§ Source extract
+++
As described in more detail below, the trading price of the notes may vary considerably before the Maturity Date due, among other things, to fluctuations in the Reference Rate and to other events that are difficult to predict and beyond our control. The notes are a riskier investment than ordinary debt securities. Also, the notes are not equivalent to investing in notes that pay interest at a rate equal to the Reference Rate. You should carefully consider the following risks before investing in the notes.
 
The return on the notes may be less than that of other debt securities of comparable maturity or less than interest rates available in the market
 
Prospective investors should consider an investment in the notes if they believe that the Reference Rate will remain within the Corridor Range for the relevant Interest Period. Should the Reference Rate increase or decrease outside the Corridor Range for the relevant Interest Period, you may earn less than the return you could have received on other debt securities of comparable maturity. The yield to the Maturity Date may not fully compensate holders for any opportunity cost taking into account inflation and other factors relating to the time value of money.
 
Assuming no changes in market conditions or any other relevant factors, the value of your notes on the Issue Date (as determined by reference to pricing models used by Nomura Securities International, Inc.) may be less than the original issue price.
+++
§ Stored data
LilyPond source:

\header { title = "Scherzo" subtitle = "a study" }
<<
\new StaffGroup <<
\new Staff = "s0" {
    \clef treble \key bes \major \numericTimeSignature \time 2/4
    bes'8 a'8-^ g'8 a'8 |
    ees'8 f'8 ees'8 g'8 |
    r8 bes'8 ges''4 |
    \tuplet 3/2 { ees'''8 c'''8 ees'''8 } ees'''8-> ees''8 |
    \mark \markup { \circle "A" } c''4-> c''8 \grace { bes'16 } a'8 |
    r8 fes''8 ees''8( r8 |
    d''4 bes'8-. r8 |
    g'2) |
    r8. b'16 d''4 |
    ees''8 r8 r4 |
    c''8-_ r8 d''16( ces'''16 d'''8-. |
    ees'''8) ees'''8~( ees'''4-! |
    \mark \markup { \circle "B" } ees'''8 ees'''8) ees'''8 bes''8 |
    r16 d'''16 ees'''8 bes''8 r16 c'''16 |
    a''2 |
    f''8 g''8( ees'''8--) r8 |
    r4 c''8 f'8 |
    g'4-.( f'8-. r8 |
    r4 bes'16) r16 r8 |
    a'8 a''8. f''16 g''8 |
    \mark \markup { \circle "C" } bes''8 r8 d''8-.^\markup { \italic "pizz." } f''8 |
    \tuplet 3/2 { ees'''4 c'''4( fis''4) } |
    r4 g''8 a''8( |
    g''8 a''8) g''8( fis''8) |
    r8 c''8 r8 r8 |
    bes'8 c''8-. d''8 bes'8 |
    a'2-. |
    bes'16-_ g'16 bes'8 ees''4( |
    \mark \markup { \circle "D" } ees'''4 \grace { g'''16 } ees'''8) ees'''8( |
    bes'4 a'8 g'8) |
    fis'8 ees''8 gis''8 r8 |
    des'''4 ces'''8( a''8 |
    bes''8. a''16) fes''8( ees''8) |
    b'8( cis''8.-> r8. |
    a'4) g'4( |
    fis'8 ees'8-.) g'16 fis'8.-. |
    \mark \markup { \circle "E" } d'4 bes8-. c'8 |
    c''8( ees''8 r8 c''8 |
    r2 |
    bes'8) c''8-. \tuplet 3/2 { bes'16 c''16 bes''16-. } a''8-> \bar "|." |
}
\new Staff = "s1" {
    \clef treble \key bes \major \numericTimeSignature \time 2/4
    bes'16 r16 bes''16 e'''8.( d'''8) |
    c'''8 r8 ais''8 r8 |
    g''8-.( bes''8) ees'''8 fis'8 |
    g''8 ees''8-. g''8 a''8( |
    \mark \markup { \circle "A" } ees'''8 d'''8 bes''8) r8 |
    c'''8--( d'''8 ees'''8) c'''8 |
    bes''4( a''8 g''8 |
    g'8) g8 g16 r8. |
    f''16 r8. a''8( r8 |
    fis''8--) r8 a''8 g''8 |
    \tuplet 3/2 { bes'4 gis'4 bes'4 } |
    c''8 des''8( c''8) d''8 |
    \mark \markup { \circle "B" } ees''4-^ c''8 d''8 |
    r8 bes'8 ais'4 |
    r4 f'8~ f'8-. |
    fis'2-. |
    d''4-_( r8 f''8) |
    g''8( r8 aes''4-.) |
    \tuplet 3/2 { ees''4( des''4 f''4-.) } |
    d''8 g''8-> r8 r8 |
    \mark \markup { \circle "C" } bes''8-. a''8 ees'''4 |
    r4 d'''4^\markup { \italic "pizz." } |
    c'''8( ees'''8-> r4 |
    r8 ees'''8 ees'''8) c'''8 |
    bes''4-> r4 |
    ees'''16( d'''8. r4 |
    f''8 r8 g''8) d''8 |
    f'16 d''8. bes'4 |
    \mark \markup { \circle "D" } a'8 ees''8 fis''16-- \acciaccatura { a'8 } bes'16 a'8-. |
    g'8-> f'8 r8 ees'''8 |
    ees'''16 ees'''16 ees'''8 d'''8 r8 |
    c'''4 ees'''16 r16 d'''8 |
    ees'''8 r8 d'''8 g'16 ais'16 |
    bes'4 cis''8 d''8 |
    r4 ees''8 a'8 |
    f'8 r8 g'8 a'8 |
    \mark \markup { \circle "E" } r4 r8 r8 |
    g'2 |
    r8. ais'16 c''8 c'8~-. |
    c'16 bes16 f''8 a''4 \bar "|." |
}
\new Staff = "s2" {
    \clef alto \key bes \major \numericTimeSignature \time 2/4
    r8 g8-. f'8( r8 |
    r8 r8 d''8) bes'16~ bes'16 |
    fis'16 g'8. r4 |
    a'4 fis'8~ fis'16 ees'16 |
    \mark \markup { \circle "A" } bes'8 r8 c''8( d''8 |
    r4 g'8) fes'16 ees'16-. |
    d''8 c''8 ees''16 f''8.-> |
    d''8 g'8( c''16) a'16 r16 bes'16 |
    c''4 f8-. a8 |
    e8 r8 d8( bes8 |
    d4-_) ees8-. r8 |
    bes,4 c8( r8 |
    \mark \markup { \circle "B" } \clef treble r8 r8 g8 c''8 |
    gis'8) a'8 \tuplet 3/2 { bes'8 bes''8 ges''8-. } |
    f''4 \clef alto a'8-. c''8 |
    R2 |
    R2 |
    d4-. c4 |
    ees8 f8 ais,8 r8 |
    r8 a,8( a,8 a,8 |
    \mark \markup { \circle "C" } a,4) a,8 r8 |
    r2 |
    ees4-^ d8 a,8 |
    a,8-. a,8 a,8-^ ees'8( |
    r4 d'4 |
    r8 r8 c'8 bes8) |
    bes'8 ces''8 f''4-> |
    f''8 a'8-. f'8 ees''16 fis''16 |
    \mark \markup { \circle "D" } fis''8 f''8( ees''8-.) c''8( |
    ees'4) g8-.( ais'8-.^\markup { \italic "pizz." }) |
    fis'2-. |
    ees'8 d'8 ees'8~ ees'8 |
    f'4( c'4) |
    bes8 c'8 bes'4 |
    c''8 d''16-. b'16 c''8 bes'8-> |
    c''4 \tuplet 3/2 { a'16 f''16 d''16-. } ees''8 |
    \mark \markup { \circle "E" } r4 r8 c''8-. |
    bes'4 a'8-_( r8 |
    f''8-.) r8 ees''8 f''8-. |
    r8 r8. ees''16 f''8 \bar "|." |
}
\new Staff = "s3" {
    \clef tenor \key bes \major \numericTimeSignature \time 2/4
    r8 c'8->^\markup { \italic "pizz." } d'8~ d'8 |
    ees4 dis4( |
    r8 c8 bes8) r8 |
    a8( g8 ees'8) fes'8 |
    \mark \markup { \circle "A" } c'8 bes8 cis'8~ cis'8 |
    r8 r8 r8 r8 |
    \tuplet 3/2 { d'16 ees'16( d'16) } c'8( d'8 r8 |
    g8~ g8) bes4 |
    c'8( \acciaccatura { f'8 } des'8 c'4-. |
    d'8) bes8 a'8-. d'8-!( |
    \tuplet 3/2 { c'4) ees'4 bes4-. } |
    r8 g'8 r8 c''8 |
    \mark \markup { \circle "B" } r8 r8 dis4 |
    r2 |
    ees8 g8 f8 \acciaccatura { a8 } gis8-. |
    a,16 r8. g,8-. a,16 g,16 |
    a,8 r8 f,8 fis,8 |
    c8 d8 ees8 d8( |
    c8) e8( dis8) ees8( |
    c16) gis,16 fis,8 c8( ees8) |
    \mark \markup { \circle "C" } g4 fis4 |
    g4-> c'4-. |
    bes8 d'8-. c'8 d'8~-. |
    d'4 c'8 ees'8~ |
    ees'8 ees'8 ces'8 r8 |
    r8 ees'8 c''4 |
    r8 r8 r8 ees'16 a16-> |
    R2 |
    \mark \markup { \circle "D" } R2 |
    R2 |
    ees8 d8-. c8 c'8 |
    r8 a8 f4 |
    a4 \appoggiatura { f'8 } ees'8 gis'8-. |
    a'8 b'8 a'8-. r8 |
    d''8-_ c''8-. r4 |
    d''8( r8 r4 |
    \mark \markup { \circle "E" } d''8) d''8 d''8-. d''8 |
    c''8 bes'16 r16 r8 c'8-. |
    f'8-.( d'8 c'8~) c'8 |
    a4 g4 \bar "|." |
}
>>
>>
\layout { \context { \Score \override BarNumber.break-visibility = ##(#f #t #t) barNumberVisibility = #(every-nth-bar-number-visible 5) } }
+++
§ Task to complete
Summarize the risk disclosure on the notes in two sentences.

§ Written answer
The trading price of the notes may vary considerably before the Maturity Date because of fluctuations in the Reference Rate and other unpredictable events, which makes them a riskier investment than ordinary debt securities and not equivalent to notes paying interest at the Reference Rate. If the Reference Rate moves outside the Corridor Range for an Interest Period, holders may earn less than on other debt securities of comparable maturity, and the value of the notes on the Issue Date may be less than the original issue price.